Теперь он «в своей тарелке». Если этот чудак желает увидеть стихи Роэля, значит, Роэль что-нибудь сварганит. Алкоголь приятен тем, что от него к самой макушке подступает тепло и кажется, что вас приподнимает к потолку. Ого, а вот и Бреннюир-старший.
— Видите, дорогой друг, мы совсем как дома, — говорит Корнуа.
— Декламация современной поэзии должна сопровождаться поглощением старых добрых напитков. Между прочим, это я сделал так, чтобы гостю было хорошо.

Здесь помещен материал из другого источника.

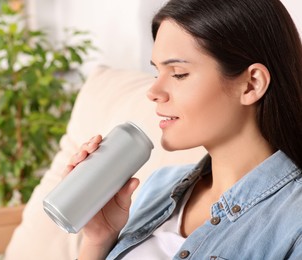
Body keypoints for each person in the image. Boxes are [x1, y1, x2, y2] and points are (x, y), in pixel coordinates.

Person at [63, 0, 302, 259]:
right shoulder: (159, 185)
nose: (153, 92)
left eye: (178, 73)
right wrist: (99, 239)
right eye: (157, 73)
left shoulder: (293, 221)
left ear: (251, 85)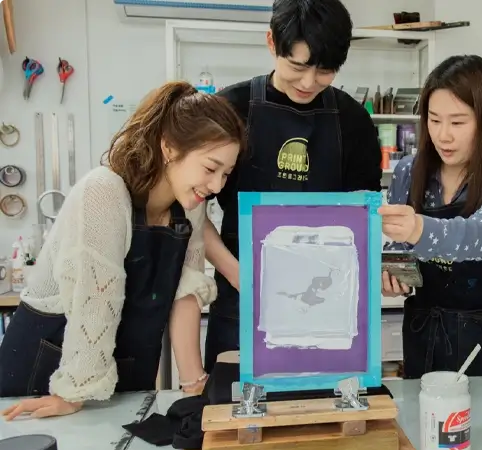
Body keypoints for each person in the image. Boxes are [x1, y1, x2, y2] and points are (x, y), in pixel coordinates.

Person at [0, 82, 245, 419]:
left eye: (226, 174)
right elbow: (96, 301)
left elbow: (186, 292)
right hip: (50, 368)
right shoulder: (104, 192)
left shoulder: (188, 206)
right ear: (169, 148)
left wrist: (194, 385)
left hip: (121, 371)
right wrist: (74, 392)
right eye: (210, 168)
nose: (217, 185)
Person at [202, 0, 383, 371]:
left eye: (325, 71)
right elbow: (189, 210)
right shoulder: (228, 109)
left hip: (327, 302)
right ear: (271, 42)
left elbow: (365, 218)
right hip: (242, 297)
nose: (308, 82)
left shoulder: (353, 122)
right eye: (298, 66)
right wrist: (238, 274)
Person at [379, 55, 482, 379]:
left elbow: (480, 236)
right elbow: (399, 250)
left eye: (458, 122)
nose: (443, 135)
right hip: (427, 336)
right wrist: (395, 277)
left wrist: (418, 227)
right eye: (434, 120)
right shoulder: (409, 171)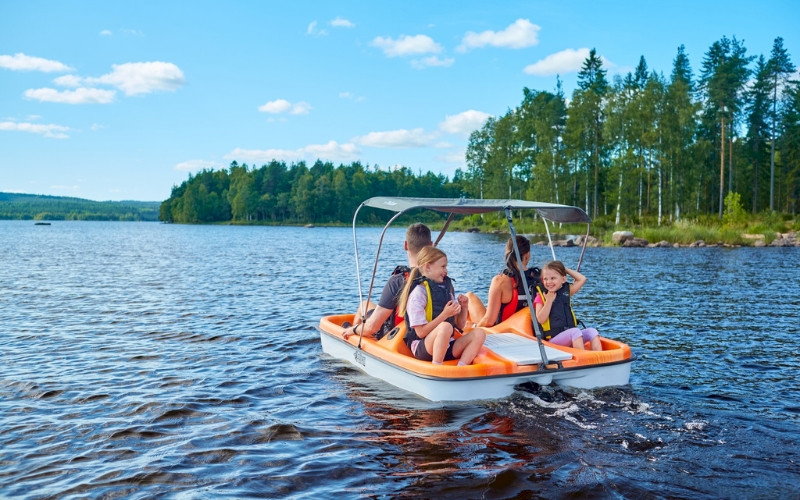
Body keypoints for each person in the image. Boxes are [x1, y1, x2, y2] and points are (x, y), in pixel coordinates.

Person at [396, 246, 486, 365]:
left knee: (479, 333)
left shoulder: (446, 290)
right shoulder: (419, 294)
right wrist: (444, 314)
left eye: (446, 266)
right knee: (445, 327)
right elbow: (420, 333)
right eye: (443, 266)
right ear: (427, 267)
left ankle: (461, 368)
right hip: (424, 347)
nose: (446, 271)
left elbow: (459, 325)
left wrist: (464, 307)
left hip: (446, 344)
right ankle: (437, 367)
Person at [342, 223, 432, 340]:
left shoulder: (398, 281)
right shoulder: (440, 277)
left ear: (405, 245)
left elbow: (372, 327)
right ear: (431, 245)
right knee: (365, 305)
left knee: (363, 306)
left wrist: (352, 330)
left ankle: (353, 336)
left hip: (397, 337)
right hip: (429, 336)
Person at [467, 235, 540, 327]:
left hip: (504, 331)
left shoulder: (500, 280)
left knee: (469, 296)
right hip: (529, 330)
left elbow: (489, 321)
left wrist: (473, 329)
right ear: (527, 255)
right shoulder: (541, 278)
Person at [534, 260, 602, 351]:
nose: (549, 282)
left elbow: (582, 279)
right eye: (545, 279)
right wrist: (549, 301)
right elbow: (541, 319)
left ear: (563, 279)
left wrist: (564, 269)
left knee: (592, 332)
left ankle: (598, 357)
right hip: (552, 341)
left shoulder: (567, 291)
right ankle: (582, 359)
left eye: (553, 278)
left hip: (570, 335)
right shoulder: (540, 296)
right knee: (575, 332)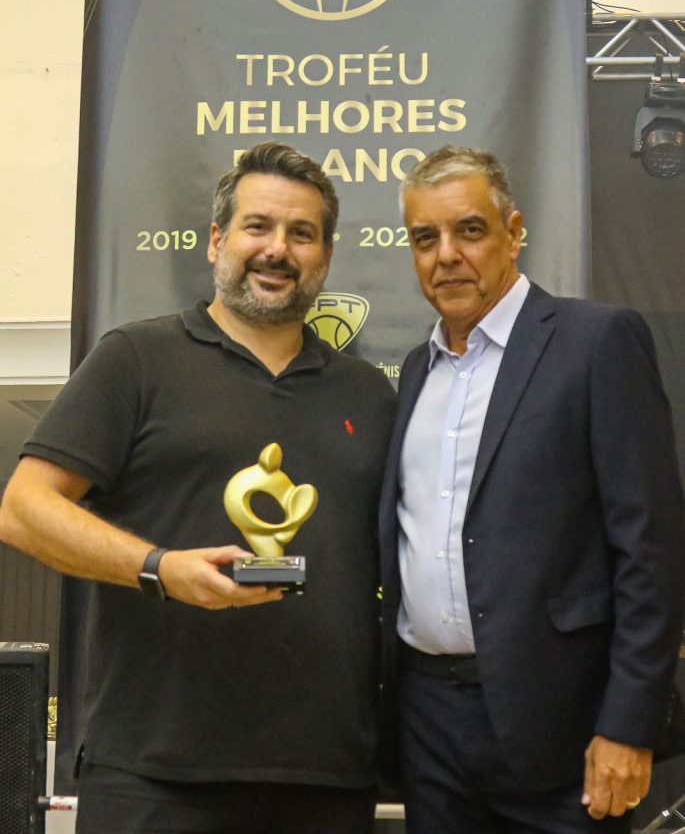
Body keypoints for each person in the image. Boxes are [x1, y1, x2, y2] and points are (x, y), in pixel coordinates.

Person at [0, 142, 397, 834]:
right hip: (152, 772)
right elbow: (24, 510)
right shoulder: (136, 359)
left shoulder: (369, 393)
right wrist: (159, 568)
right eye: (257, 226)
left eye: (301, 234)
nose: (277, 249)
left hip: (325, 775)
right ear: (217, 240)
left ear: (327, 257)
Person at [378, 145, 685, 834]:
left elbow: (651, 550)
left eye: (469, 230)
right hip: (429, 724)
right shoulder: (416, 370)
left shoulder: (595, 343)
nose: (447, 256)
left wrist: (628, 724)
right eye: (424, 238)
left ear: (513, 232)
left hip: (563, 729)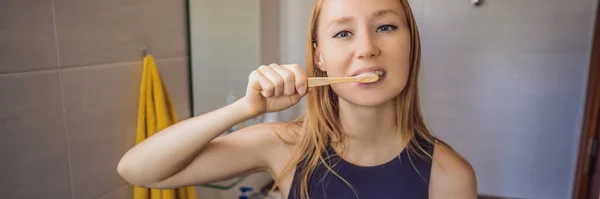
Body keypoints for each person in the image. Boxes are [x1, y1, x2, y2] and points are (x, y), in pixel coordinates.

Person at [117, 0, 478, 198]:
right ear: (319, 57)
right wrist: (244, 109)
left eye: (385, 27)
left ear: (411, 43)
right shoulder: (285, 146)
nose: (367, 48)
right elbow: (137, 170)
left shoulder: (449, 176)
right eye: (343, 33)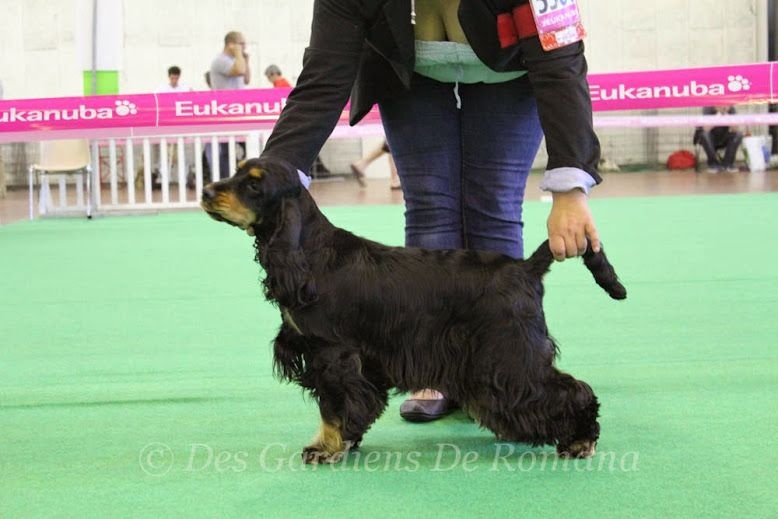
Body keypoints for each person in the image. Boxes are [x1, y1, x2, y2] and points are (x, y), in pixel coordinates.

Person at [257, 0, 603, 422]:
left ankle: (507, 368)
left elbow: (561, 66)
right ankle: (432, 369)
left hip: (510, 71)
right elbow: (322, 79)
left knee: (493, 205)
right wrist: (271, 178)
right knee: (430, 206)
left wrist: (571, 189)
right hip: (412, 72)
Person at [208, 31, 251, 180]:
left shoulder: (236, 60)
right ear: (230, 44)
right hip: (226, 111)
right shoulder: (220, 60)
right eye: (241, 44)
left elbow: (246, 79)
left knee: (245, 146)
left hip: (238, 110)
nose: (244, 47)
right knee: (226, 149)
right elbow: (239, 70)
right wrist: (239, 54)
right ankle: (225, 178)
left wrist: (246, 60)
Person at [694, 105, 743, 173]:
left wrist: (726, 115)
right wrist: (718, 115)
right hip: (710, 139)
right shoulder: (708, 108)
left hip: (723, 137)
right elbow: (706, 129)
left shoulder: (730, 108)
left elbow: (735, 129)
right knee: (705, 135)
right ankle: (714, 164)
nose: (723, 107)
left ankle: (728, 164)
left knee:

Гостюшка, скривившись, посмеивается. Будет так прихихикивать — ему, чего доброго, портрет перекосит.
— У вас восхитительный коньяк, месье. Согревает сердце авангардной молодежи в моем скромном лице. Дивная вещь — не какой-нибудь факел, который поколение отцов передает детям, а бутылка «Наполеона». Месье Бреннюир, от имени кубизма, футуризма и дадаизма искренне вас благодарю.